---- Data provided

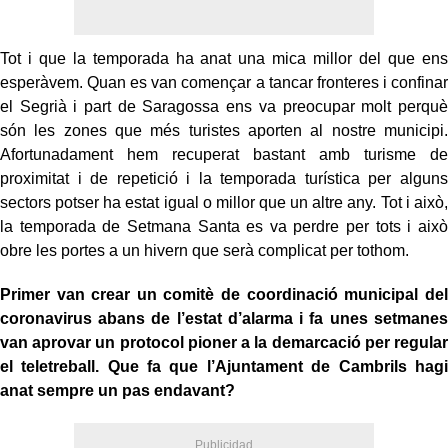
Tot i que la temporada ha anat una mica millor del que ens
esperàvem. Quan es van començar a tancar fronteres i confinar
el Segrià i part de Saragossa ens va preocupar molt perquè
són les zones que més turistes aporten al nostre municipi.
Afortunadament hem recuperat bastant amb turisme de
proximitat i de repetició i la temporada turística per alguns
sectors potser ha estat igual o millor que un altre any. Tot i això,
la temporada de Setmana Santa es va perdre per tots i això
obre les portes a un hivern que serà complicat per tothom.
Primer van crear un comitè de coordinació municipal del
coronavirus abans de l’estat d’alarma i fa unes setmanes
van aprovar un protocol pioner a la demarcació per regular
el teletreball. Que fa que l’Ajuntament de Cambrils hagi
anat sempre un pas endavant?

--------

Across the material above, how many lines contain the string "això"? The reply should be that number alone.

■ **Worked solution**: 2